Certa vez, houve um grande desentendimento na floresta. O mico leão dourado gritou uma informação para a cotia, que passou para o urubu, que transmitiu para o sapo boi, que coaxou no ouvido da jaguatirica que miou bem forte para a capivara até chegar no bicho mais sábio da Mata Atlântica.
O bicho, que tinha cara de inteligente, plumas lindas ao redor dos olhos fazendo círculos como óculos naturais, mal se abalou com o papo. Tirou os dois olhos grandes e redondos do seu jornal feito da casca seca de palmito, observou bem aquela cambada de animal que só sabia compartilhar notícia falsa e voltou a ler.
- Ei você não viu a última da onça pintada, não? Vai ficar com pose de intelectual aí de cima e ignorar? – latiu o cachorro do mato ao mesmo tempo em que raspava a pata traseira em um monte de folha seca.
- Você devia ler mais?
- Ler jornal, coruja? Ler esses comprados da mídia da Mata Atlântica? Terra News e seus jacarés de papo amarelo de camisa polo azul ou o Ipê Notícias e seus sapos cururus de termo e gravata apresentando suas notícias tendenciosas em cima das suas vitórias régias?
- Leia sempre um de cada canto da floresta. Simples assim.
- Tá bom, me engana que eu gosto. Pensa que não notei que você só fica em galho do lado esquerdo das árvores.
- Ora, ora, mais essa, que ignorância. Leia cachorro, é o melhor que tem a fazer.
- Pois eu vou te falar. Houve fraude na eleição da onça. Isso mesmo, fraude. Ninguém confia no sistema de voto rápido dos coelhos e na conferência das formigas cortadeiras.
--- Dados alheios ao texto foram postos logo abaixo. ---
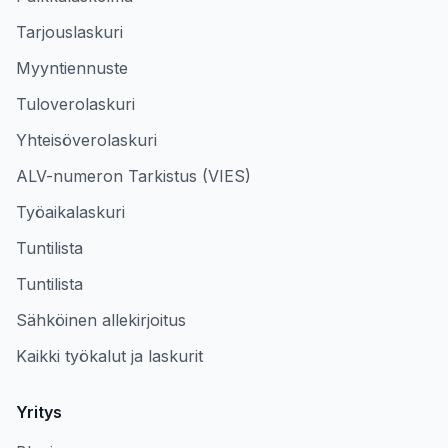
Tarjouslaskuri
Myyntiennuste
Tuloverolaskuri
Yhteisöverolaskuri
ALV-numeron Tarkistus (VIES)
Työaikalaskuri
Tuntilista
Tuntilista
Sähköinen allekirjoitus
Kaikki työkalut ja laskurit
Yritys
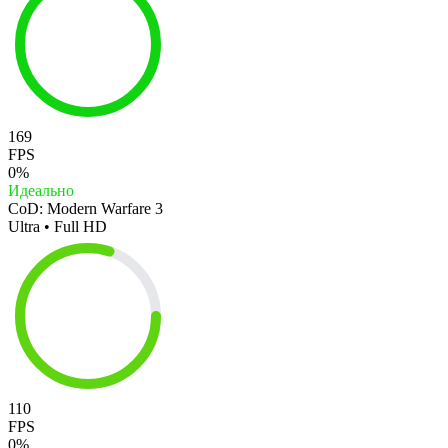
169
FPS
0%
Идеально
CoD: Modern Warfare 3
Ultra • Full HD
110
FPS
0%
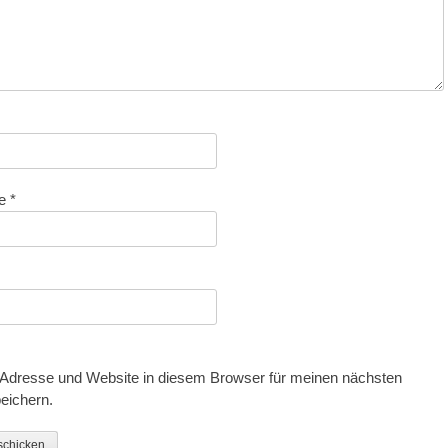
se
*
Adresse und Website in diesem Browser für meinen nächsten
eichern.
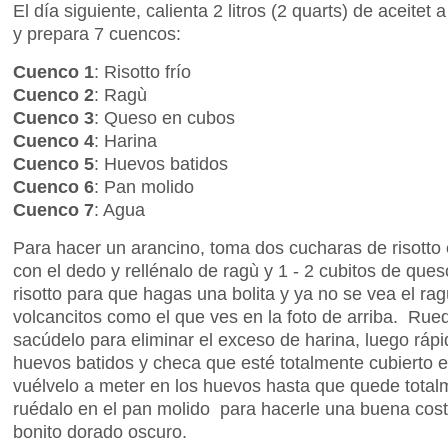
El día siguiente, calienta 2 litros (2 quarts) de aceitet
y prepara 7 cuencos:
Cuenco 1
: Risotto frío
Cuenco 2
: Ragù
Cuenco 3
: Queso en cubos
Cuenco 4
: Harina
Cuenco 5
: Huevos batidos
Cuenco 6
: Pan molido
Cuenco 7
: Agua
Para hacer un arancino, toma dos cucharas de risotto
con el dedo y rellénalo de ragù y 1 - 2 cubitos de ques
risotto para que hagas una bolita y ya no se vea el r
volcancitos como el que ves en la foto de arriba. Rued
sacúdelo para eliminar el exceso de harina, luego rá
huevos batidos y checa que esté totalmente cubierto en
vuélvelo a meter en los huevos hasta que quede total
ruédalo en el pan molido para hacerle una buena costr
bonito dorado oscuro.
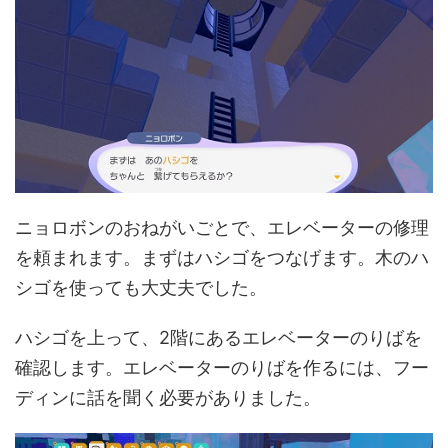
ニョロボンのおねがいごとで、エレベーターの修理
を頼まれます。まずはハシゴをつなげます。木のハ
シゴを使っても大丈夫でした。
ハシゴを上って、2階にあるエレベーターのりばを
確認します。エレベーターのりばを作るには、フー
ディンに話を聞く必要がありました。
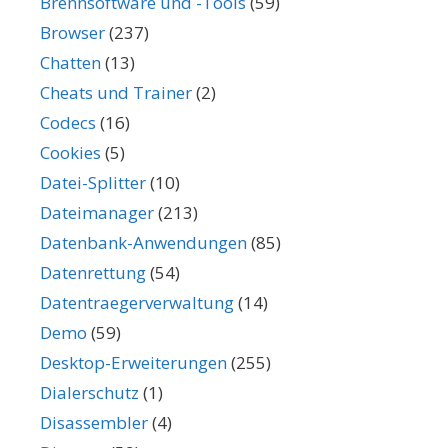
Brennsoftware und -Tools
(59)
Browser
(237)
Chatten
(13)
Cheats und Trainer
(2)
Codecs
(16)
Cookies
(5)
Datei-Splitter
(10)
Dateimanager
(213)
Datenbank-Anwendungen
(85)
Datenrettung
(54)
Datentraegerverwaltung
(14)
Demo
(59)
Desktop-Erweiterungen
(255)
Dialerschutz
(1)
Disassembler
(4)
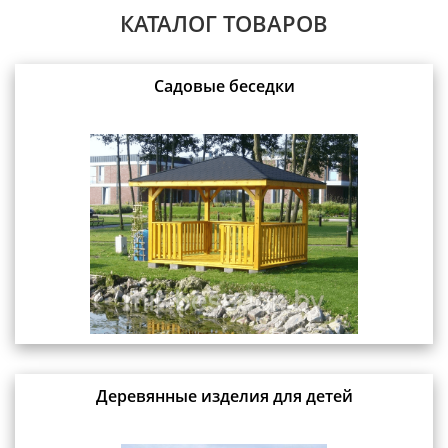
КАТАЛОГ ТОВАРОВ
Садовые беседки
Деревянные изделия для детей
- Lá vem. Sei, cachorro, o velho papo furado dos votos.
- Descobriram que muito voto caiu no caminho enquanto aqueles coelhos destrambelhados os carregavam e, pior, muitas cédulas se transformaram em picadinhos pelas cortadeiras, antes da contagem.
- Os votos que foram dados têm igual número dos contados, deixa de ser doido. Acho que você virou um cachorro louco. Só pode.
- Você acredita? Ingênuo. A anta ganhou, só não vê quem não quer ver. A onça velha fraudou a apuração.
Após uma rosnada que mais parecia um relincho, o cachorro disse que iria até a cobra conversar, ao que recebeu imediata advertência.
- Não faça isso! Será que não leu nadinha da ferocidade atual do réptil?
- Coruja, coruja, você deveria abandonar esse hábito de cultura, essa coisa ultrapassada de leitura. Eu conheço a peçonhenta. Esse papo dela ser feroz é tudo invenção dos jornais.
Duas horas mais tarde...
A anta surge liderando um bando enfurecido de animais, contando com a ajuda de seus assessores mico leões, que guincham palavras de ordem no topo de cada árvore. Em certo ponto todos param e fazem silêncio para o pesado animal se pronunciar.
- Olha ela ali, a safada do galho esquerdo. Foi ela que mandou o cachorro ir se consultar com a cobra, não foi? Vejam o que aconteceu. Pobre cachorro, mais uma vítima desse regime sangrento.
- Morte à coruja, morte à coruja, morte à coruja – cantavam agora em coro os animais revoltados.
A coruja catou seus jornais e livros e simplesmente voou para a mata verde que se situava pouco depois da Serra do Mar. Quando alçava voo, ainda teve tempo de escutar gracejos como “vai para o canto dos ipês vermelhos, bicho metido.”
Já no seu destino, avistou um enorme jequitibá – rosa e fez dele moradia. Tranquilamente, abriu os jornais de ontem e releu a notícia principal. "Cobra é vista faminta e extremamente feroz após perder a hora de acordar da hibernação por mais de três meses".